The important thing here is consistency and user expectation though. What I mean by that is what something like what was suggested does is give modders a way to specifically say - through loading/not loading or backwards compatibility messages - "Hey my update won't break saves! Go ahead!" Or "This will 100% break saves - wait until a new game to update!"
Am I correct in that interpretation?
If that is correct, the big problem which I brought up in the other thread is that the actuality of that information isn't guaranteed to be correct. This isn't proven logic determining whether this is true, it is the modders faith in what they know about the update - which in some cases could be wrong! In the cases where it
is wrong, it creates extra confusion for the end user and probably extra saltiness to their response. It might seem silly to bring that up since that is the modders own risk, etc, but I don't think we can discount the impact to end user expectations here.
That is why the warning doesn't make guarantees - and why modders probably shouldn't either - at least
technically through things like launcher messages. It seems like a good idea when you first think of it, but in reality it will probably lead to less than desirable outcomes. I get that you can already do this to some extent with messages like "Will/Won't Break Saves" above the update link, but to me at least, that is different than what seems like "logic is working to determine compatibility" that is in fact still just the modders opinion of if it will work or not like what a message over the download link clearly implies. Does it seem like splitting hairs to say one is ok and one isn't? Absolutely. But remember we are talking about the end user who doesn't read anything or try and learn how stuff works - they just want it to work so they can play. The launchers seems too "official" to state something that is, in fact, really a judgement call.
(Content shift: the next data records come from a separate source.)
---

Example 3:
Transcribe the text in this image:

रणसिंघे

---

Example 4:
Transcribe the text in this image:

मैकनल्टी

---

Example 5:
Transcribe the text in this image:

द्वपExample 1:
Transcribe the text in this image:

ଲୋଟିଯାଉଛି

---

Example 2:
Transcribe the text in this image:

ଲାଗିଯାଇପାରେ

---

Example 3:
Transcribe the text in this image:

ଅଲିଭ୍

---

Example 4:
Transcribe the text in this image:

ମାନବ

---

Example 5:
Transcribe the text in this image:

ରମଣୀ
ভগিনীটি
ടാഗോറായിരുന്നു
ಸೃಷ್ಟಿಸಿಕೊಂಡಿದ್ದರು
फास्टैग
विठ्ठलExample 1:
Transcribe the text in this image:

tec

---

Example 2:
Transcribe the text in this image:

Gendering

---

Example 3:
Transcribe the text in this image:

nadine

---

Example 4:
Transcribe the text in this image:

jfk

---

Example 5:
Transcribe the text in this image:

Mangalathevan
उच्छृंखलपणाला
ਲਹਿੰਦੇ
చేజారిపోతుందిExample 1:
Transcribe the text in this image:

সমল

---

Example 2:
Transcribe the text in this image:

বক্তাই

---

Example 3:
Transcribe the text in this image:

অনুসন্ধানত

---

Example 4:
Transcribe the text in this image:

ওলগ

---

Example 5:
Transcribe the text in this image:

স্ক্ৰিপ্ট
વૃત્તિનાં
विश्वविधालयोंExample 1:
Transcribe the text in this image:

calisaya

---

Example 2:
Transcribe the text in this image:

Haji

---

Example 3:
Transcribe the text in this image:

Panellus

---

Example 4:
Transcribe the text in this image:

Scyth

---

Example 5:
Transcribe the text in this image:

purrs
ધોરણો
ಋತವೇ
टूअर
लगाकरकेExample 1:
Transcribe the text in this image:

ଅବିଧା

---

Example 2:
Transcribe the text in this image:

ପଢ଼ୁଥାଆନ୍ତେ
Hopefully that makes sense. Its not about what versioning style to use or
how to go about official compatibility warnings, but
should such warnings be possible when they aren't guaranteed to be correct?
(Tartiflette's separation of versioning and compatibility control is the best way to do this, I'd say, since it removes the additional issue about versioning clarity through always incrementing Major if unsure about save compatibility. But mark my words, it will still open up a can of worms the first time anyone is wrong should it be implemented!